((

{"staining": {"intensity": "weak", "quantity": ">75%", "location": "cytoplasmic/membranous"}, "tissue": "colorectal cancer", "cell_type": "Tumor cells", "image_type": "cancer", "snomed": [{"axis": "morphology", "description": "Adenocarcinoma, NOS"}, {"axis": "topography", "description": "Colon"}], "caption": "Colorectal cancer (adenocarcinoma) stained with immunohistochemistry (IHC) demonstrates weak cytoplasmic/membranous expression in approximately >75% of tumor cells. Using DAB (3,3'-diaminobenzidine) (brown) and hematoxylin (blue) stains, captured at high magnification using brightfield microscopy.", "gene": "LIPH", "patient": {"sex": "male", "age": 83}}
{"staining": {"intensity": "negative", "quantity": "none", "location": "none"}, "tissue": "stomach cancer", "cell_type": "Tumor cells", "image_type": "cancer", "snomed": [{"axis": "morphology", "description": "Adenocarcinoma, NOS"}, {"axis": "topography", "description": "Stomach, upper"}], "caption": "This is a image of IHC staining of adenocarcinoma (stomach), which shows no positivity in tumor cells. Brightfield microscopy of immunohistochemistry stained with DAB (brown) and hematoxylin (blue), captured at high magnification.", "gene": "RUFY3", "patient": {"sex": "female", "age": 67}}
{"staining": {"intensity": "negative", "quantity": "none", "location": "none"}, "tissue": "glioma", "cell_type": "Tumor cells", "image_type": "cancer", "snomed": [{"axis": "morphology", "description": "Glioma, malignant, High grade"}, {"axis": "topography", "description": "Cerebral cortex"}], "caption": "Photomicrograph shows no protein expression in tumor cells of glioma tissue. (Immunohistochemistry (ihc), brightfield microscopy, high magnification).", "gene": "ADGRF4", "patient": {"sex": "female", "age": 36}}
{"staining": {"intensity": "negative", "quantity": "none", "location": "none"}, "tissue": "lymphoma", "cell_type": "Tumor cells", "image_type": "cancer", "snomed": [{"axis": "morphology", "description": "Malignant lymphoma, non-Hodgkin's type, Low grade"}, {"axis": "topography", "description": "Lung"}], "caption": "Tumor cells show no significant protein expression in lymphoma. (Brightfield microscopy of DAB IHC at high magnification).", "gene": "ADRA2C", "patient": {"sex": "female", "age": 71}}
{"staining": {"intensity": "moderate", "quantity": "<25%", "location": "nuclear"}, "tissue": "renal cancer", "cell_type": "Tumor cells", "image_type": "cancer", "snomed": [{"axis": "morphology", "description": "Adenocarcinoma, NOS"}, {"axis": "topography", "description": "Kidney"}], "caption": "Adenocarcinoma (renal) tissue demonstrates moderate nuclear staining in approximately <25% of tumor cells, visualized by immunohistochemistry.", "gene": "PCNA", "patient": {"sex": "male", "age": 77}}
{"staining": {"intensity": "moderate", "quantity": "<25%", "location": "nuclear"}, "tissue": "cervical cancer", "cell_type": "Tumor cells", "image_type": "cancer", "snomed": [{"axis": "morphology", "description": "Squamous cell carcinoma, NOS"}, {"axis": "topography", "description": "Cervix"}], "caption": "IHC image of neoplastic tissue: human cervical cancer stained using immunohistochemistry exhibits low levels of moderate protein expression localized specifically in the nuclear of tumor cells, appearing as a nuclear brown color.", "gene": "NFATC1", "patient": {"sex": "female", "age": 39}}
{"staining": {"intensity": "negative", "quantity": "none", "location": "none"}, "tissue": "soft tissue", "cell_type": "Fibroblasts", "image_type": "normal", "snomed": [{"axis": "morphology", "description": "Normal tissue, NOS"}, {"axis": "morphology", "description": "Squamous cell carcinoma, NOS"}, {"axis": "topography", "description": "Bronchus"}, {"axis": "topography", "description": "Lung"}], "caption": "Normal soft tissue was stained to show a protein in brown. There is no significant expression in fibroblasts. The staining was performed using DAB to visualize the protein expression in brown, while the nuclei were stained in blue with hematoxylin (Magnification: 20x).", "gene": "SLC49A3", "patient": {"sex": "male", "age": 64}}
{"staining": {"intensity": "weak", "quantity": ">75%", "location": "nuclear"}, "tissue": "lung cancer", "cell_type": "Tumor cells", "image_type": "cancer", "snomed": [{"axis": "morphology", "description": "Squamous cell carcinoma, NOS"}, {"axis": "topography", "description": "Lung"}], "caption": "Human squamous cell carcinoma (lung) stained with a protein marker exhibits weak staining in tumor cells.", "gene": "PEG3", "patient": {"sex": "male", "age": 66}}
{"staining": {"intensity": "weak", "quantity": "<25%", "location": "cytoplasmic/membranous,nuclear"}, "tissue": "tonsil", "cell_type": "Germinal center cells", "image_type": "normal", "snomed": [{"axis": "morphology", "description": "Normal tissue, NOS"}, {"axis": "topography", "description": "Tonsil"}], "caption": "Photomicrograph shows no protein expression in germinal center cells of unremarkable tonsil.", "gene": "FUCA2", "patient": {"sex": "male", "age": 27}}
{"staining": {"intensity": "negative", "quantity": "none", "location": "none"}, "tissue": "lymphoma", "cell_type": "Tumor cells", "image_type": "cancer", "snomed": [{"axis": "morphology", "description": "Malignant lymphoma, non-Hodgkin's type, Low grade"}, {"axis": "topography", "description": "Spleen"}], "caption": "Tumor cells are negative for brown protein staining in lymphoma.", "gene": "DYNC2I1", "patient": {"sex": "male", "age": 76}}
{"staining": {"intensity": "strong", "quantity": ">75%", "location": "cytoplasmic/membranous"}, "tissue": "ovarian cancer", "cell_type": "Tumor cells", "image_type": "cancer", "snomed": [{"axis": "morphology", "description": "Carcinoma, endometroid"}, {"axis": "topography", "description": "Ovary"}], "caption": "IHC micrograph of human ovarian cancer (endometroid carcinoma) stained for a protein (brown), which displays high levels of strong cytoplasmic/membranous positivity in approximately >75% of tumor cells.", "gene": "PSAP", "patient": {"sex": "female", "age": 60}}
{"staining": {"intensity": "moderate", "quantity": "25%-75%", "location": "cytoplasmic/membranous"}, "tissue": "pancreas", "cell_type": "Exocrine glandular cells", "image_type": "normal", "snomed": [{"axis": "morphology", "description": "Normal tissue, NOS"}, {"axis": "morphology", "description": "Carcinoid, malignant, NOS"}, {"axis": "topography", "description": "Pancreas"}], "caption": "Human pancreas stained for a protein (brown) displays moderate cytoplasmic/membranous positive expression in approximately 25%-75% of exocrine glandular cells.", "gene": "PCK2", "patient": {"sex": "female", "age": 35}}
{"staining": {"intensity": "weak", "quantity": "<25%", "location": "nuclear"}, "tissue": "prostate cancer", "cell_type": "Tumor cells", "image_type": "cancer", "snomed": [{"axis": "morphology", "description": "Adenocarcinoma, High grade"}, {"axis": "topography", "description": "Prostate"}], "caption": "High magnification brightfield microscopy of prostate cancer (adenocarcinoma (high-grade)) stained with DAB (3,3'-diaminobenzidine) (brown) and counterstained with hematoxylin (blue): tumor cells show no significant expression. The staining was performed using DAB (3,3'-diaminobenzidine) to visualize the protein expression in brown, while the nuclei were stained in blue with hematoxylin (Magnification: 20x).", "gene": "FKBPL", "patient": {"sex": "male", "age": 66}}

))

# REQUIREMENT
Give back the complete data, each line unchanged.

# THE COMPLETED TASK
{"staining": {"intensity": "weak", "quantity": ">75%", "location": "cytoplasmic/membranous"}, "tissue": "colorectal cancer", "cell_type": "Tumor cells", "image_type": "cancer", "snomed": [{"axis": "morphology", "description": "Adenocarcinoma, NOS"}, {"axis": "topography", "description": "Colon"}], "caption": "Colorectal cancer (adenocarcinoma) stained with immunohistochemistry (IHC) demonstrates weak cytoplasmic/membranous expression in approximately >75% of tumor cells. Using DAB (3,3'-diaminobenzidine) (brown) and hematoxylin (blue) stains, captured at high magnification using brightfield microscopy.", "gene": "LIPH", "patient": {"sex": "male", "age": 83}}
{"staining": {"intensity": "negative", "quantity": "none", "location": "none"}, "tissue": "stomach cancer", "cell_type": "Tumor cells", "image_type": "cancer", "snomed": [{"axis": "morphology", "description": "Adenocarcinoma, NOS"}, {"axis": "topography", "description": "Stomach, upper"}], "caption": "This is a image of IHC staining of adenocarcinoma (stomach), which shows no positivity in tumor cells. Brightfield microscopy of immunohistochemistry stained with DAB (brown) and hematoxylin (blue), captured at high magnification.", "gene": "RUFY3", "patient": {"sex": "female", "age": 67}}
{"staining": {"intensity": "negative", "quantity": "none", "location": "none"}, "tissue": "glioma", "cell_type": "Tumor cells", "image_type": "cancer", "snomed": [{"axis": "morphology", "description": "Glioma, malignant, High grade"}, {"axis": "topography", "description": "Cerebral cortex"}], "caption": "Photomicrograph shows no protein expression in tumor cells of glioma tissue. (Immunohistochemistry (ihc), brightfield microscopy, high magnification).", "gene": "ADGRF4", "patient": {"sex": "female", "age": 36}}
{"staining": {"intensity": "negative", "quantity": "none", "location": "none"}, "tissue": "lymphoma", "cell_type": "Tumor cells", "image_type": "cancer", "snomed": [{"axis": "morphology", "description": "Malignant lymphoma, non-Hodgkin's type, Low grade"}, {"axis": "topography", "description": "Lung"}], "caption": "Tumor cells show no significant protein expression in lymphoma. (Brightfield microscopy of DAB IHC at high magnification).", "gene": "ADRA2C", "patient": {"sex": "female", "age": 71}}
{"staining": {"intensity": "moderate", "quantity": "<25%", "location": "nuclear"}, "tissue": "renal cancer", "cell_type": "Tumor cells", "image_type": "cancer", "snomed": [{"axis": "morphology", "description": "Adenocarcinoma, NOS"}, {"axis": "topography", "description": "Kidney"}], "caption": "Adenocarcinoma (renal) tissue demonstrates moderate nuclear staining in approximately <25% of tumor cells, visualized by immunohistochemistry.", "gene": "PCNA", "patient": {"sex": "male", "age": 77}}
{"staining": {"intensity": "moderate", "quantity": "<25%", "location": "nuclear"}, "tissue": "cervical cancer", "cell_type": "Tumor cells", "image_type": "cancer", "snomed": [{"axis": "morphology", "description": "Squamous cell carcinoma, NOS"}, {"axis": "topography", "description": "Cervix"}], "caption": "IHC image of neoplastic tissue: human cervical cancer stained using immunohistochemistry exhibits low levels of moderate protein expression localized specifically in the nuclear of tumor cells, appearing as a nuclear brown color.", "gene": "NFATC1", "patient": {"sex": "female", "age": 39}}
{"staining": {"intensity": "negative", "quantity": "none", "location": "none"}, "tissue": "soft tissue", "cell_type": "Fibroblasts", "image_type": "normal", "snomed": [{"axis": "morphology", "description": "Normal tissue, NOS"}, {"axis": "morphology", "description": "Squamous cell carcinoma, NOS"}, {"axis": "topography", "description": "Bronchus"}, {"axis": "topography", "description": "Lung"}], "caption": "Normal soft tissue was stained to show a protein in brown. There is no significant expression in fibroblasts. The staining was performed using DAB to visualize the protein expression in brown, while the nuclei were stained in blue with hematoxylin (Magnification: 20x).", "gene": "SLC49A3", "patient": {"sex": "male", "age": 64}}
{"staining": {"intensity": "weak", "quantity": ">75%", "location": "nuclear"}, "tissue": "lung cancer", "cell_type": "Tumor cells", "image_type": "cancer", "snomed": [{"axis": "morphology", "description": "Squamous cell carcinoma, NOS"}, {"axis": "topography", "description": "Lung"}], "caption": "Human squamous cell carcinoma (lung) stained with a protein marker exhibits weak staining in tumor cells.", "gene": "PEG3", "patient": {"sex": "male", "age": 66}}
{"staining": {"intensity": "weak", "quantity": "<25%", "location": "cytoplasmic/membranous,nuclear"}, "tissue": "tonsil", "cell_type": "Germinal center cells", "image_type": "normal", "snomed": [{"axis": "morphology", "description": "Normal tissue, NOS"}, {"axis": "topography", "description": "Tonsil"}], "caption": "Photomicrograph shows no protein expression in germinal center cells of unremarkable tonsil.", "gene": "FUCA2", "patient": {"sex": "male", "age": 27}}
{"staining": {"intensity": "negative", "quantity": "none", "location": "none"}, "tissue": "lymphoma", "cell_type": "Tumor cells", "image_type": "cancer", "snomed": [{"axis": "morphology", "description": "Malignant lymphoma, non-Hodgkin's type, Low grade"}, {"axis": "topography", "description": "Spleen"}], "caption": "Tumor cells are negative for brown protein staining in lymphoma.", "gene": "DYNC2I1", "patient": {"sex": "male", "age": 76}}
{"staining": {"intensity": "strong", "quantity": ">75%", "location": "cytoplasmic/membranous"}, "tissue": "ovarian cancer", "cell_type": "Tumor cells", "image_type": "cancer", "snomed": [{"axis": "morphology", "description": "Carcinoma, endometroid"}, {"axis": "topography", "description": "Ovary"}], "caption": "IHC micrograph of human ovarian cancer (endometroid carcinoma) stained for a protein (brown), which displays high levels of strong cytoplasmic/membranous positivity in approximately >75% of tumor cells.", "gene": "PSAP", "patient": {"sex": "female", "age": 60}}
{"staining": {"intensity": "moderate", "quantity": "25%-75%", "location": "cytoplasmic/membranous"}, "tissue": "pancreas", "cell_type": "Exocrine glandular cells", "image_type": "normal", "snomed": [{"axis": "morphology", "description": "Normal tissue, NOS"}, {"axis": "morphology", "description": "Carcinoid, malignant, NOS"}, {"axis": "topography", "description": "Pancreas"}], "caption": "Human pancreas stained for a protein (brown) displays moderate cytoplasmic/membranous positive expression in approximately 25%-75% of exocrine glandular cells.", "gene": "PCK2", "patient": {"sex": "female", "age": 35}}
{"staining": {"intensity": "weak", "quantity": "<25%", "location": "nuclear"}, "tissue": "prostate cancer", "cell_type": "Tumor cells", "image_type": "cancer", "snomed": [{"axis": "morphology", "description": "Adenocarcinoma, High grade"}, {"axis": "topography", "description": "Prostate"}], "caption": "High magnification brightfield microscopy of prostate cancer (adenocarcinoma (high-grade)) stained with DAB (3,3'-diaminobenzidine) (brown) and counterstained with hematoxylin (blue): tumor cells show no significant expression. The staining was performed using DAB (3,3'-diaminobenzidine) to visualize the protein expression in brown, while the nuclei were stained in blue with hematoxylin (Magnification: 20x).", "gene": "FKBPL", "patient": {"sex": "male", "age": 66}}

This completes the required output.